SAP sponsored event: Normative Powers in Law and Morality
University of Oxford
July 3, 2019 9:00 am — July 4, 2019 5:00 pm
Contact Maximillian Kiener for more information.
People can change the moral and legal status of certain acts by communicating their intention to do so, e.g. by consenting or promising. This ability is often referred to as an individual’s normative power and is highly significant in both law and morality. All or most contemporary legal systems recognise a person’s ability to create obligations for themselves, e.g. by entering into contracts (which is often seen as an act of promising), and also recognise a person’s ability to create permissions for others, e.g. by consenting to sex or a medical procedure. But promise and consent are also highly important in morality. Promises are integral to morality as they partly determine our moral obligations to each other. Consent on the other hand is critical as it partly determines whether our acts morally wrong others.

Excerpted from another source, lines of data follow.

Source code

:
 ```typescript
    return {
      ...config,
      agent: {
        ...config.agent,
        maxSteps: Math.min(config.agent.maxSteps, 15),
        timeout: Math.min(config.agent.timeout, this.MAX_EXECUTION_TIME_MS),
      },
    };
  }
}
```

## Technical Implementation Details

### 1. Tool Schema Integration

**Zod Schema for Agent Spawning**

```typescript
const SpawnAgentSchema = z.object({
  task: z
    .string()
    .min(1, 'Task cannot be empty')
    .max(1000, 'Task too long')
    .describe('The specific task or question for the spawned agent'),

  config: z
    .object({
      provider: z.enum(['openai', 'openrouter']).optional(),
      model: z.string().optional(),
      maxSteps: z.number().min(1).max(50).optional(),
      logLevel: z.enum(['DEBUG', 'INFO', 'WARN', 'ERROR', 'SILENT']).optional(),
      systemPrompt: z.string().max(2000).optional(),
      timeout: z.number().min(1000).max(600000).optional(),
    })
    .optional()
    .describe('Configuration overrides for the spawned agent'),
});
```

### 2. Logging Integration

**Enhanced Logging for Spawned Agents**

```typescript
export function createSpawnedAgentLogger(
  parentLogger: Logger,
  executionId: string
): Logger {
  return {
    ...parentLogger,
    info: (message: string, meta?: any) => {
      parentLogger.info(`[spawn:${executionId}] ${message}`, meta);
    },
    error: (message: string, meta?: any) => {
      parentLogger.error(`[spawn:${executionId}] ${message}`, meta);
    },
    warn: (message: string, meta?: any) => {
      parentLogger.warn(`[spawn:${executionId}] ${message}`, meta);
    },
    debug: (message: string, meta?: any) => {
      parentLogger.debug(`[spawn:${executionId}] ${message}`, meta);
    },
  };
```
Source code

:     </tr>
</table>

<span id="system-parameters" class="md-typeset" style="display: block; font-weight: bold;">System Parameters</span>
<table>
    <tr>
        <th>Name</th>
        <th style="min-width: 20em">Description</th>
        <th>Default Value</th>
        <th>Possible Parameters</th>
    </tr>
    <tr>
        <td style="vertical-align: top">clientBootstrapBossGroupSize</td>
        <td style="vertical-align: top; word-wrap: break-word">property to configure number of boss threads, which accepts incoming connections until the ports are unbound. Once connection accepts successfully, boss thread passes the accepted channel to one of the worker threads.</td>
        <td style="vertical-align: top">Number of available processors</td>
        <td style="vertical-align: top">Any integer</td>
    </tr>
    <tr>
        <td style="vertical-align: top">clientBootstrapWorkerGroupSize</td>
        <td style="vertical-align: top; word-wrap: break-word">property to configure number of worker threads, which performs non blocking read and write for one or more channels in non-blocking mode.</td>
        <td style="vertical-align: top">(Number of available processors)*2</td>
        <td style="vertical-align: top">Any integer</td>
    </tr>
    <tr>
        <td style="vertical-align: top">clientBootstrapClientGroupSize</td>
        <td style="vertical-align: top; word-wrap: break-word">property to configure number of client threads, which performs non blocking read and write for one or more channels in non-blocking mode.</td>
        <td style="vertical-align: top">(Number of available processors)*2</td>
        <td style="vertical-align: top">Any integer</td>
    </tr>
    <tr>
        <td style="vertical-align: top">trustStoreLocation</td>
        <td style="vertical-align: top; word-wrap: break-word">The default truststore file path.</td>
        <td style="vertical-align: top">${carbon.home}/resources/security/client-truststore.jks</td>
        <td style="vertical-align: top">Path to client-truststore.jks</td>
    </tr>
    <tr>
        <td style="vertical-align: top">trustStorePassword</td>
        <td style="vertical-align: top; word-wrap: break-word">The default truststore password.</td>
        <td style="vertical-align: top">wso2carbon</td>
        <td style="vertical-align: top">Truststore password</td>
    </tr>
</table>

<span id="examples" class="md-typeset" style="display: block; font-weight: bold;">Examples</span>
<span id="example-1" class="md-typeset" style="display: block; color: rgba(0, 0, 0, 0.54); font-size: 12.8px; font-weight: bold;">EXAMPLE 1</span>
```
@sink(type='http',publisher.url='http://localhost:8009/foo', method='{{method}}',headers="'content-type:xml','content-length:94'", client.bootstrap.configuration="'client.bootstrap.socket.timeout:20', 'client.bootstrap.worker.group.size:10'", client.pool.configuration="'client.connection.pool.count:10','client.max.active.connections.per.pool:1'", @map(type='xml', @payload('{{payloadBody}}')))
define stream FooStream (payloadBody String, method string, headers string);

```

Given the relevance of normative powers in both law and morality, it is specifically an interdisciplinary discourse that could facilitate substantial progress, in particular on the following questions: are the reasons why individuals have or should have normative powers different in law and morality? If so, why? To what extent does the range of things which people can promise and consent to differ between the legal and moral context? How are legal changes in the status of an act different from moral changes in the status of an act? And if there are differences, why do they exist? Do the law and morality take a different stance on the question of what kinds of influence and circumstances (e.g. coercion, deception, mistake, power differentials) vitiate consent or invalidate a promise? Does the law’s binary assumption that consent and promises are either valid or invalid (but nothing in between) reflect an essential feature of normative powers, or is it just a useful fiction for the purposes of the law?
To answer these and related questions, this conference aims to bring together philosophers and legal scholars in an interdisciplinary dialogue. The conference aims to facilitate a deeper understanding of normative powers in general as well as with regards to the specific domains of morality and law.